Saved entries
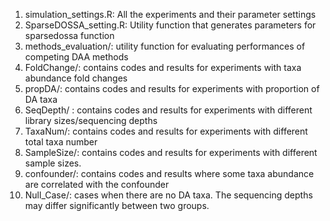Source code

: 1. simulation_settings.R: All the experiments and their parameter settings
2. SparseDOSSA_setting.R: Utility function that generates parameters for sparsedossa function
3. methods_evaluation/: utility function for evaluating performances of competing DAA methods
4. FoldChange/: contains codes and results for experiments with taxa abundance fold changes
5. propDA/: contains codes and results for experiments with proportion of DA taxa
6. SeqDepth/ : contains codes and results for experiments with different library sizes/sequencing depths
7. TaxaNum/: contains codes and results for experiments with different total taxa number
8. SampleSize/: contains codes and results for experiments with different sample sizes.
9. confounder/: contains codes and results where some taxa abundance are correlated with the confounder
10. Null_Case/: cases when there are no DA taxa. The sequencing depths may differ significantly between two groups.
...
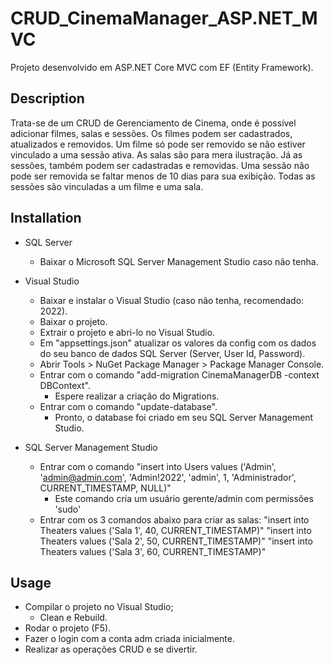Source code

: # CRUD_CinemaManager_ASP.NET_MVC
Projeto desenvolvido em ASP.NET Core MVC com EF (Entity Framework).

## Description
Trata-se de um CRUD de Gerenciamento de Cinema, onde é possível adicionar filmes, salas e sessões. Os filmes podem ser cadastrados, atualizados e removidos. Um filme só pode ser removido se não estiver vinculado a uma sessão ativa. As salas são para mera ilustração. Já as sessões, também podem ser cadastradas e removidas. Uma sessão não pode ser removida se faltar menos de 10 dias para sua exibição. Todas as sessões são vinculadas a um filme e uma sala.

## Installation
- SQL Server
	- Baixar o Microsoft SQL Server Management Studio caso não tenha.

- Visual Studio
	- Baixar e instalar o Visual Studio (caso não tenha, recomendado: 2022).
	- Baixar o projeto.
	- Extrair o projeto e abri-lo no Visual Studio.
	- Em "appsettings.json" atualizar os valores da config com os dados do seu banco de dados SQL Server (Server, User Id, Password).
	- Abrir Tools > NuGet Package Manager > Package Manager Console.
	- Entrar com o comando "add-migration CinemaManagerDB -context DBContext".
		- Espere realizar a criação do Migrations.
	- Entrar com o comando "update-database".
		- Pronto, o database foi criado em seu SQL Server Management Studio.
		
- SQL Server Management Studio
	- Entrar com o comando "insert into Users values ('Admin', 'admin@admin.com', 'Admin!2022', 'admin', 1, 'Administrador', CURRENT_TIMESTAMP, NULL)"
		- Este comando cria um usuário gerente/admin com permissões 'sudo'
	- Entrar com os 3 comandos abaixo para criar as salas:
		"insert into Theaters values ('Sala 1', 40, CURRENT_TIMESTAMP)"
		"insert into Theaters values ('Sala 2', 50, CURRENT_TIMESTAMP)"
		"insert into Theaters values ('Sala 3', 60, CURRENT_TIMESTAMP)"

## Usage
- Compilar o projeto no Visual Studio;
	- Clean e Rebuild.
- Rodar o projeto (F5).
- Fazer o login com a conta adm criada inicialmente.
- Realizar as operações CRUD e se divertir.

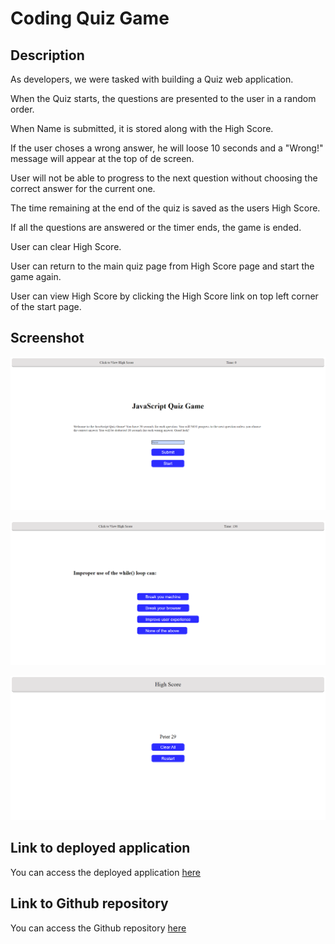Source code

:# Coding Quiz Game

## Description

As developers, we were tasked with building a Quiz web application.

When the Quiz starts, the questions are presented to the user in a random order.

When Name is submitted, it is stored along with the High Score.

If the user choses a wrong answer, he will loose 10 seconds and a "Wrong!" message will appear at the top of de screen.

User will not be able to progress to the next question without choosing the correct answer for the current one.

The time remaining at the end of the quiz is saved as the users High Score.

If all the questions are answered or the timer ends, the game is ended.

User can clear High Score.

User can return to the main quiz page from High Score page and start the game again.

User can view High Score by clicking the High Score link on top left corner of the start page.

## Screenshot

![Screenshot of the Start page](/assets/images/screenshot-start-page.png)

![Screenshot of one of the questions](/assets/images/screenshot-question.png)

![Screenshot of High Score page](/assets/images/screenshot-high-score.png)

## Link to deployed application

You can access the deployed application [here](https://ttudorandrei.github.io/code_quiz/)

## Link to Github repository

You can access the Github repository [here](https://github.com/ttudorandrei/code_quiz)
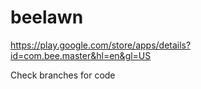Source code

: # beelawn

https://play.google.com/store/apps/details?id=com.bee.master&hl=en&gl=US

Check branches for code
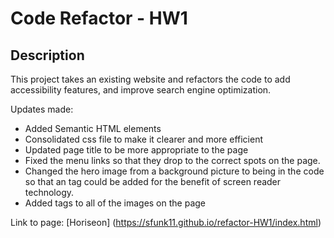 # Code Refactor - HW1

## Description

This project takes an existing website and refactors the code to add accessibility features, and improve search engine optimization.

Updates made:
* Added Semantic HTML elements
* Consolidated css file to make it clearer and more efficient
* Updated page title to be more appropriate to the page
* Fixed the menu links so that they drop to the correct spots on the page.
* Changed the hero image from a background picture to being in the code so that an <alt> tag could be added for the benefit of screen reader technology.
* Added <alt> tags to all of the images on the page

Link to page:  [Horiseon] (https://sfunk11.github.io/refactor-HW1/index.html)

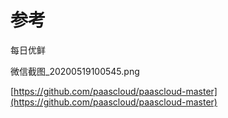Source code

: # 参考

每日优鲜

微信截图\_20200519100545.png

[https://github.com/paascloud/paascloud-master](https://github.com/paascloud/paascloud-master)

Task brief:
Please pick out every line in the listing that contains the word "from" and copy each one in full.

Problem solution:
User can return to the main quiz page from High Score page and start the game again.
* Changed the hero image from a background picture to being in the code so that an <alt> tag could be added for the benefit of screen reader technology.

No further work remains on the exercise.